I have a friend who lives in South Carolina. I worry about her safety and the safety of her family. When I was in the service another friend and I invited one of our instructors to visit Montana. He looked at us smiled and said a firm no. He had no intention of ever returning to Montana.
He had traveled through Montana in the late 60's to get to a family funeral. He remembered stopping for gas in Montana and being stared at. At the time I laughed and said small towns do that with every outsider. Little did I understand how sinister those actions would feel to someone who had experienced violence because of the color of their skin.
The news stories of today make me wonder if I have fallen into a time warp or an alternate universe where the 60's just continued without a change of course. I ask myself how does this happen? Why is it continuing? What can we do to change it? I believe understanding our history and heritage is the responsibility of being an informed citizen.
As an educator I believed the lynchings and bombings of the 60's were behind us. That as a society we had turned the corner and were becoming a more enlightened society. I was wrong!
In the Zinn Project post they wrote about two men I had never heard of. The first was Ben Tillman South Carolina Governor and US Senator. (His statue stands in front of the South Carolina Capitol.) They also wrote about Robert Smalls another man I had never heard of. http://www.blackpast.org/aah/smalls-robert-1839-1915
The article makes the suggestion that perhaps it is time to honor heroic men and women and replace the monuments and statues of individuals whose actions we now view as despicable by reasonable people.

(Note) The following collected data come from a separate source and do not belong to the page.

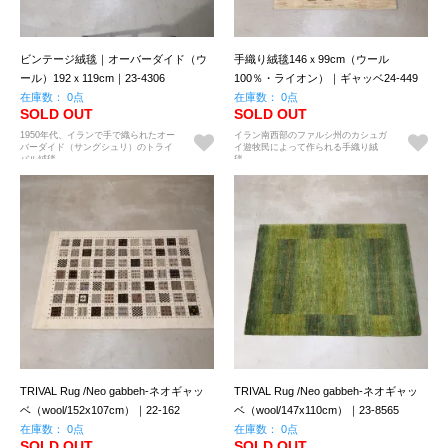
ビンテージ絨毯｜オーバーダイド（ウ
手織り絨毯146ｘ99cm（ウール
ール）192ｘ119cm｜23-4306
100％・ライオン）｜ギャッベ24-449
在庫数： 0点
在庫数： 0点
SOLD OUT
SOLD OUT
1950年代、イランで手で織られたオー
イラン南西部のファルシ州のカシュガ
バーダイド（サングシュリ）のトライ
イ遊牧民によって作られる手織り絨
バル絨毯。
毯。
TRIVAL Rug /Neo gabbeh-ネオギャッ
TRIVAL Rug /Neo gabbeh-ネオギャッ
ベ（wool/152x107cm）｜22-162
ベ（wool/147x110cm）｜23-8565
在庫数： 0点
在庫数： 0点
SOLD OUT
SOLD OUT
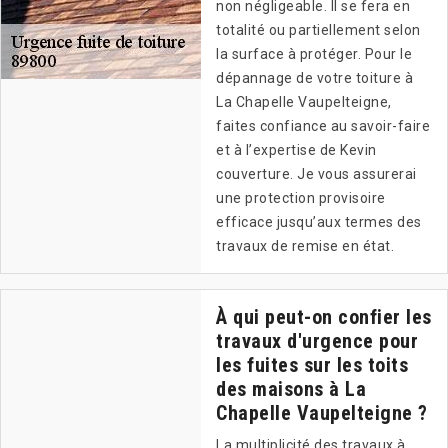
non négligeable. Il se fera en
totalité ou partiellement selon
la surface à protéger. Pour le
dépannage de votre toiture à
La Chapelle Vaupelteigne,
faites confiance au savoir-faire
et à l’expertise de Kevin
couverture. Je vous assurerai
une protection provisoire
efficace jusqu’aux termes des
travaux de remise en état.
À qui peut-on confier les
travaux d'urgence pour
les fuites sur les toits
des maisons à La
Chapelle Vaupelteigne ?
La multiplicité des travaux à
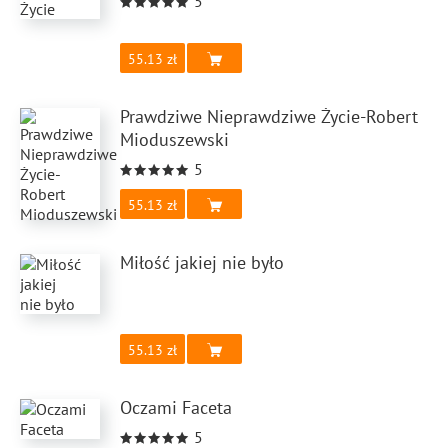
5
55.13
Prawdziwe Nieprawdziwe Życie-Robert
Mioduszewski
5
55.13
Miłość jakiej nie było
55.13
Oczami Faceta
5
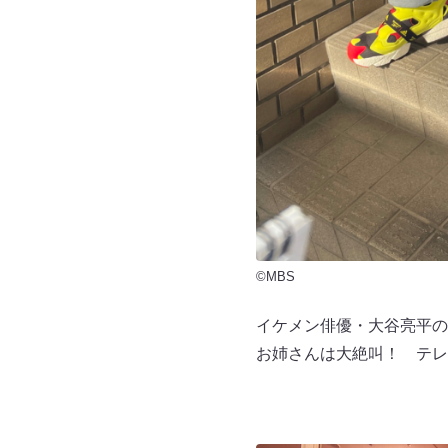
©MBS
イケメン俳優・大谷亮平の
お姉さんは大絶叫！ テレ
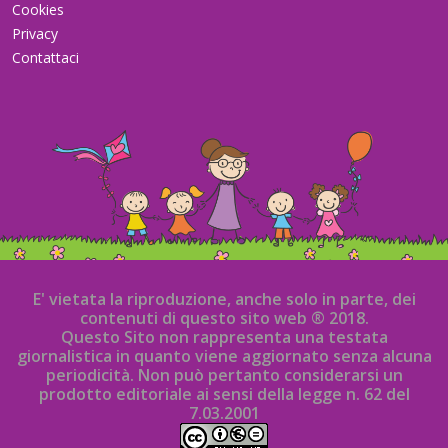
Cookies
Privacy
Contattaci
E' vietata la riproduzione, anche solo in parte, dei
contenuti di questo sito web ® 2018.
Questo Sito non rappresenta una testata
giornalistica in quanto viene aggiornato senza alcuna
periodicità. Non può pertanto considerarsi un
prodotto editoriale ai sensi della legge n. 62 del
7.03.2001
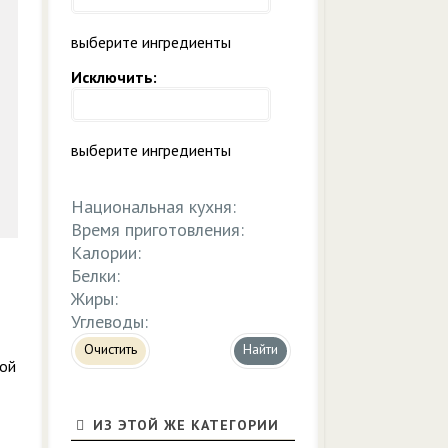
выберите ингредиенты
Исключить:
выберите ингредиенты
Национальная кухня:
Время приготовления:
Калории:
Белки:
Жиры:
Углеводы:
Очистить
кой
ИЗ ЭТОЙ ЖЕ КАТЕГОРИИ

I do not live in South Carolina, I do not face violent discrimination every day. I am an outsider looking in. So what does this have to do with US Senator Ben Tillman and Robert Smalls?
The last several years it has been my privilege to facilitate workshops about teaching with primary sources. I tell teachers that history is messy. There are layers and many contradictions. I remind teachers to view the language and documents within the context of the times.
Our textbooks write a sterilized paragraph or two about events. Raw history is messy, violent and often does not end happily ever after. It is about people. Complex, unpredictable people whose lives are complicated and controversial.
I wonder what discussions we would have in our classrooms if we gave them primary sources surrounding both these men, and asked them who deserved to be honored in front of the South Carolina Capitol? Whose perspective is not represented?
“In my State there were 135,000 Negro voters, or Negroes of voting age, and some 90,000 or 95,000 white voters. Now, I want to ask you, with a free vote and a fair count, how are you going to beat 135,000 by 95,000?”
Senator Tillman often bragged about his involvement in the "Hamburg Massacre"
Here is the article "DEMOCRATIC REFORM THE HAMBURG MASSACRE." as was published in the State Journal dated Aug 11, 1876
http://chroniclingamerica.loc.gov/lccn/sn87052128/1876-08-11/ed-1/seq-1.pdf - Aug 11, 1876
As a society we need to be having conversations about who we honor and why. Can you imagine what those conversations would sound like in your classroom?